[Opening Records provided section]

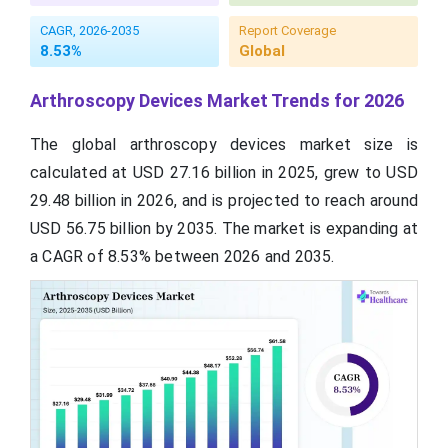
CAGR, 2026-2035
Report Coverage
8.53%
Global
Arthroscopy Devices Market Trends for 2026
The global arthroscopy devices market size is
calculated at USD 27.16 billion in 2025, grew to USD
29.48 billion in 2026, and is projected to reach around
USD 56.75 billion by 2035. The market is expanding at
a CAGR of 8.53% between 2026 and 2035.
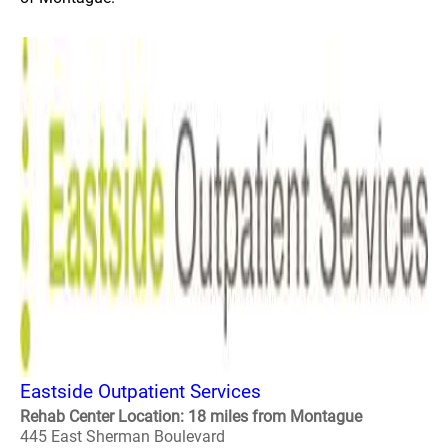
Eastside Outpatient Services
Rehab Center Location: 18 miles from Montague
445 East Sherman Boulevard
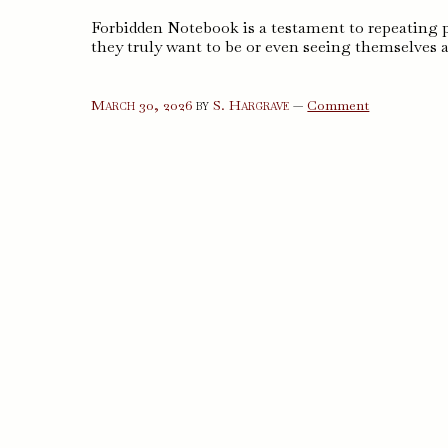
Forbidden Notebook is a testament to repeating
they truly want to be or even seeing themselves as
on
March 30, 2026
by
S. Hargrave
—
Comment
Forbidden
Notebook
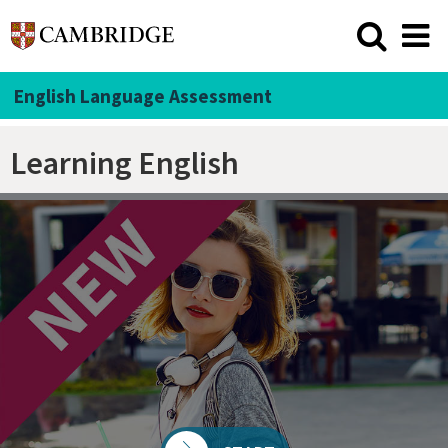
English Language Assessment
Learning English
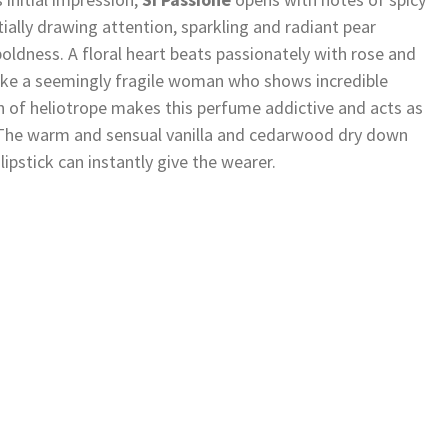
nitially drawing attention, sparkling and radiant pear
boldness. A floral heart beats passionately with rose and
like a seemingly fragile woman who shows incredible
n of heliotrope makes this perfume addictive and acts as
e. The warm and sensual vanilla and cedarwood dry down
lipstick can instantly give the wearer.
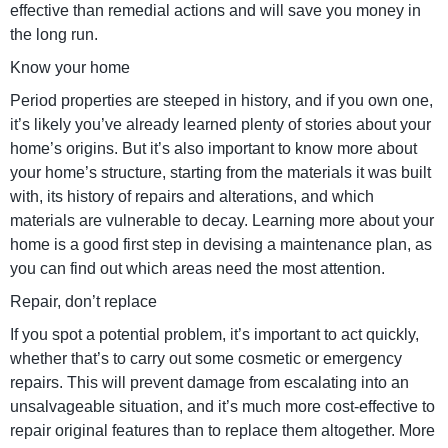
effective than remedial actions and will save you money in
the long run.
Know your home
Period properties are steeped in history, and if you own one,
it’s likely you’ve already learned plenty of stories about your
home’s origins. But it’s also important to know more about
your home’s structure, starting from the materials it was built
with, its history of repairs and alterations, and which
materials are vulnerable to decay. Learning more about your
home is a good first step in devising a maintenance plan, as
you can find out which areas need the most attention.
Repair, don’t replace
If you spot a potential problem, it’s important to act quickly,
whether that’s to carry out some cosmetic or emergency
repairs. This will prevent damage from escalating into an
unsalvageable situation, and it’s much more cost-effective to
repair original features than to replace them altogether. More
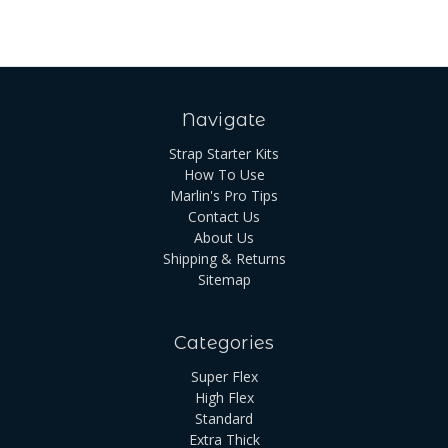
Navigate
Strap Starter Kits
How To Use
Marlin's Pro Tips
Contact Us
About Us
Shipping & Returns
Sitemap
Categories
Super Flex
High Flex
Standard
Extra Thick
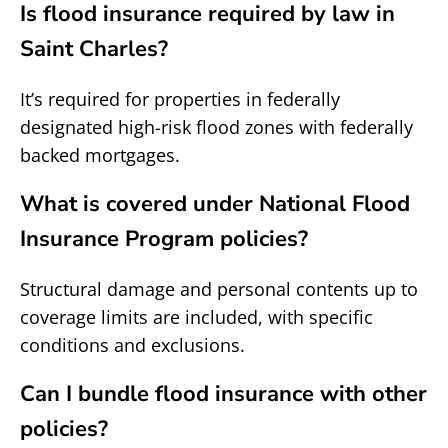
Is flood insurance required by law in
Saint Charles?
It’s required for properties in federally
designated high-risk flood zones with federally
backed mortgages.
What is covered under National Flood
Insurance Program policies?
Structural damage and personal contents up to
coverage limits are included, with specific
conditions and exclusions.
Can I bundle flood insurance with other
policies?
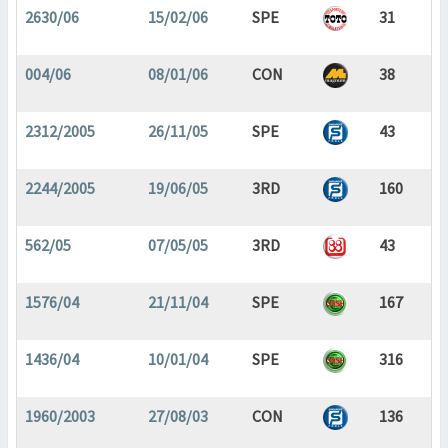
2630/06
15/02/06
SPE
31
004/06
08/01/06
CON
38
2312/2005
26/11/05
SPE
43
2244/2005
19/06/05
3RD
160
562/05
07/05/05
3RD
43
1576/04
21/11/04
SPE
167
1436/04
10/01/04
SPE
316
1960/2003
27/08/03
CON
136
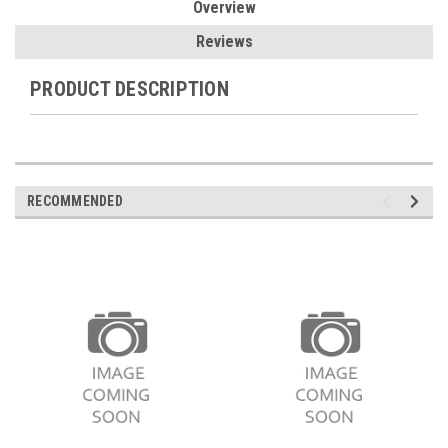
Overview
Reviews
PRODUCT DESCRIPTION
RECOMMENDED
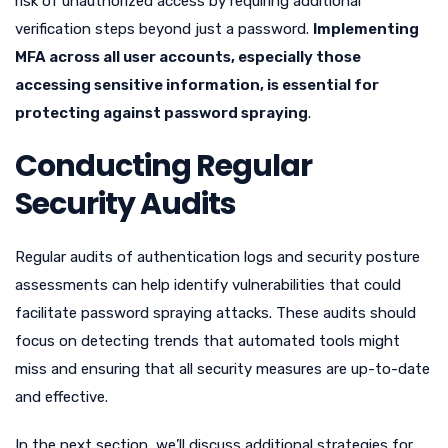
risk of unauthorized access by requiring additional
verification steps beyond just a password.
Implementing
MFA across all user accounts, especially those
accessing sensitive information, is essential for
protecting against password spraying
.
Conducting Regular
Security Audits
Regular audits of authentication logs and security posture
assessments can help identify vulnerabilities that could
facilitate password spraying attacks. These audits should
focus on detecting trends that automated tools might
miss and ensuring that all security measures are up-to-date
and effective.
In the next section, we’ll discuss additional strategies for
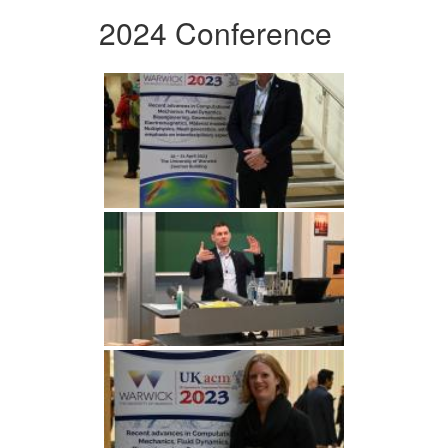
2024 Conference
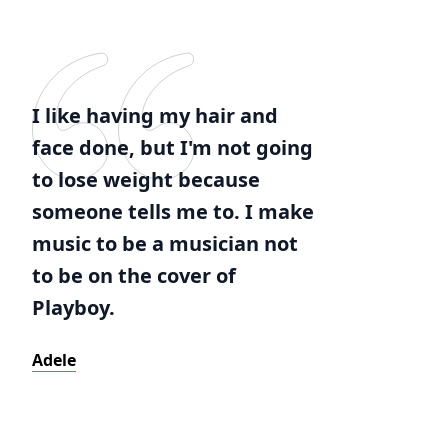
I like having my hair and
face done, but I'm not going
to lose weight because
someone tells me to. I make
music to be a musician not
to be on the cover of
Playboy.
Adele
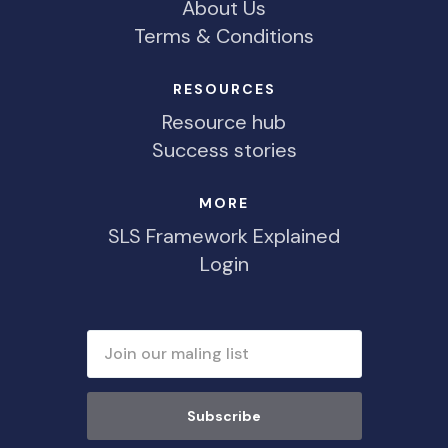
About Us
Terms & Conditions
RESOURCES
Resource hub
Success stories
MORE
SLS Framework Explained
Login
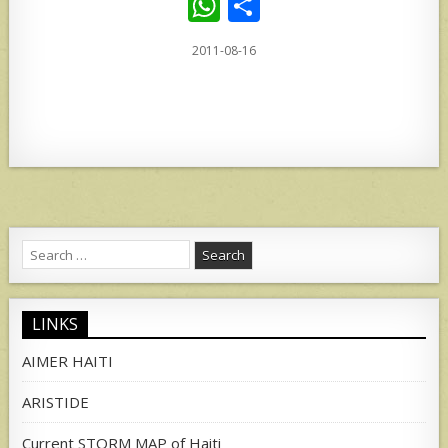
W
S
h
h
2011-08-16
at
ar
s
e
A
p
p
Search
for:
LINKS
AIMER HAITI
ARISTIDE
Current STORM MAP of Haiti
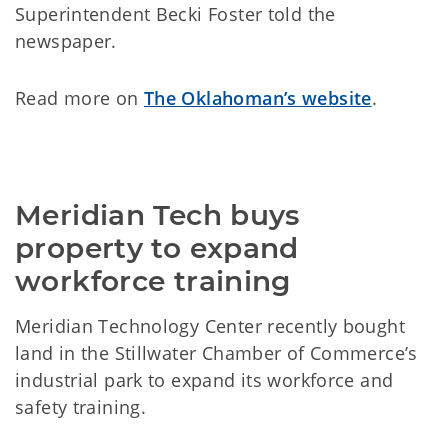
Superintendent Becki Foster told the
newspaper.
Read more on
The Oklahoman’s website
.
Meridian Tech buys 
property to expand 
workforce training
Meridian Technology Center recently bought
land in the Stillwater Chamber of Commerce’s
industrial park to expand its workforce and
safety training.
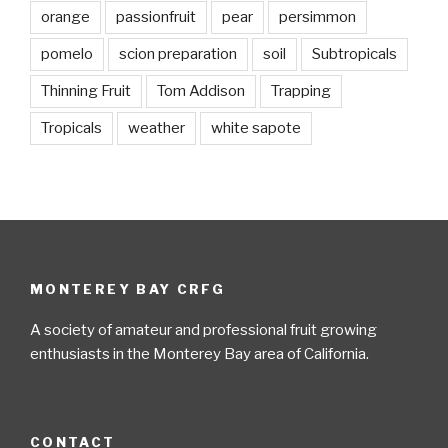
orange
passionfruit
pear
persimmon
pomelo
scion preparation
soil
Subtropicals
Thinning Fruit
Tom Addison
Trapping
Tropicals
weather
white sapote
MONTEREY BAY CRFG
A society of amateur and professional fruit growing
enthusiasts in the Monterey Bay area of California.
CONTACT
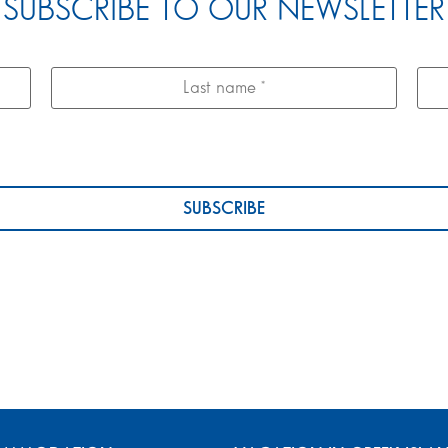
SUBSCRIBE TO OUR NEWSLETTER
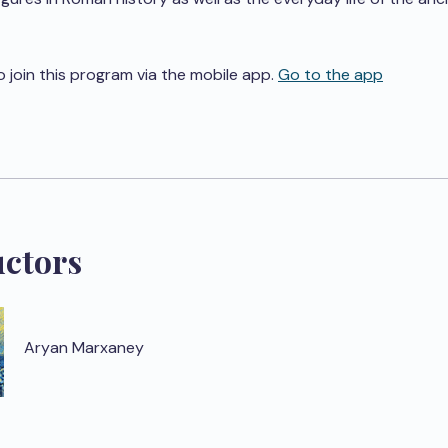
o join this program via the mobile app.
Go to the app
uctors
Aryan Marxaney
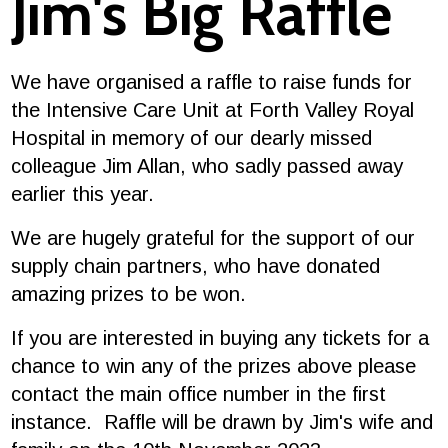
Jim's Big Raffle
We have organised a raffle to raise funds for
the Intensive Care Unit at Forth Valley Royal
Hospital in memory of our dearly missed
colleague Jim Allan, who sadly passed away
earlier this year.
We are hugely grateful for the support of our
supply chain partners, who have donated
amazing prizes to be won.
If you are interested in buying any tickets for a
chance to win any of the prizes above please
contact the main office number in the first
instance. Raffle will be drawn by Jim's wife and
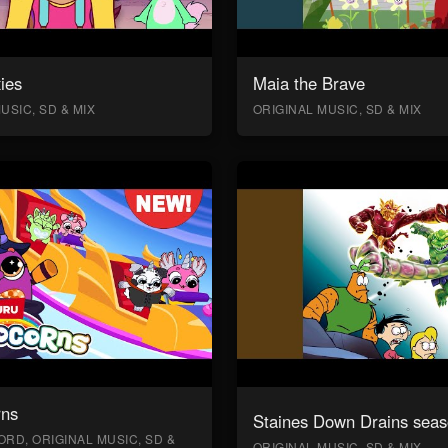
ies
Maia the Brave
USIC, SD & MIX
ORIGINAL MUSIC, SD & MIX
rns
Staines Down Drains seas
RD, ORIGINAL MUSIC, SD &
ORIGINAL MUSIC, SD & MIX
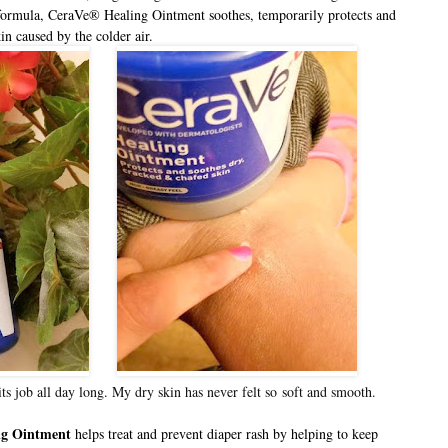
formula, CeraVe® Healing Ointment soothes, temporarily protects and
in caused by the colder air.
its job all day long. My dry skin has never felt so
soft and smooth.
ng Ointment
helps treat and prevent diaper rash by helping to keep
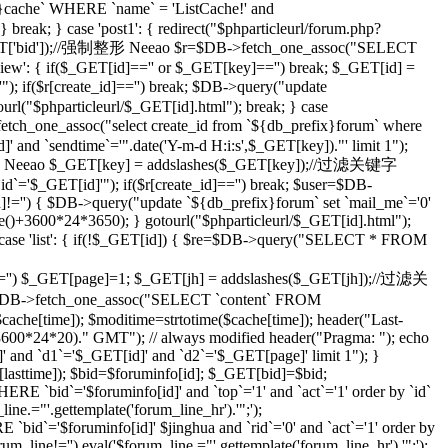
che` WHERE `name` = 'ListCache!' and
eak; } case 'post1': { redirect("$phparticleurl/forum.php?
($_GET['bid']);//强制整形 Neeao $r=$DB->fetch_one_assoc("SELECT
ilview': { if($_GET[id]=='' or $_GET[key]=='') break; $_GET[id] =
; if($r[create_id]=='') break; $DB->query("update
tourl("$phparticleurl/$_GET[id].html"); break; } case
etch_one_assoc("select create_id from `${db_prefix}forum` where
]' and `sendtime`='".date('Y-m-d H:i:s',$_GET[key])."' limit 1");
;//强制整形 Neeao $_GET[key] = addslashes($_GET[key]);//过滤关键字
d`='$_GET[id]'"); if($r[create_id]=='') break; $user=$DB-
id]!='') { $DB->query("update `${db_prefix}forum` set `mail_me`='0'
me()+3600*24*3650); } gotourl("$phparticleurl/$_GET[id].html");
 case 'list': { if(!$_GET[id]) { $re=$DB->query("SELECT * FROM
='') $_GET[page]=1; $_GET[jh] = addslashes($_GET[jh]);//过滤关
DB->fetch_one_assoc("SELECT `content` FROM
che[time]); $moditime=strtotime($cache[time]); header("Last-
 3600*24*20)." GMT"); // always modified header("Pragma: "); echo
 and `d1`='$_GET[id]' and `d2`='$_GET[page]' limit 1"); }
sttime]); $bid=$foruminfo[id]; $_GET[bid]=$bid;
 `bid`='$foruminfo[id]' and `top`='1' and `act`='1' order by `id`
ine.="'.gettemplate('forum_line_hr').'";');
id`='$foruminfo[id]' $jinghua and `rid`='0' and `act`='1' order by
rum_line!='') eval('$forum_line.="'.gettemplate('forum_line_hr').'";');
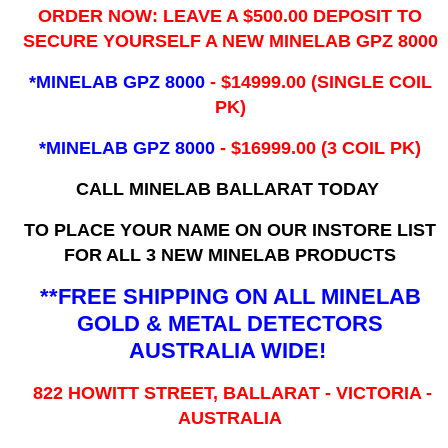
ORDER NOW: LEAVE A $500.00 DEPOSIT TO
SECURE YOURSELF A NEW MINELAB GPZ 8000
*MINELAB GPZ 8000
- ​$14999.00 (SINGLE COIL
PK)
*MINELAB GPZ 8000
- $16999.00
(3 COIL PK)
CALL MINELAB BALLARAT TODAY
TO PLACE YOUR NAME ON OUR INSTORE LIST
FOR ALL 3 NEW MINELAB PRODUCTS
**FREE SHIPPING ON ALL MINELAB
GOLD & METAL DETECTORS
AUSTRALIA WIDE!
822 HOWITT STREET, BALLARAT - VICTORIA -
AUSTRALIA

[Closing Records provided section]

What you should do: Please return every line from the material above where the string "English" occurs.

Reply to the task:
English Language Assessment
Learning English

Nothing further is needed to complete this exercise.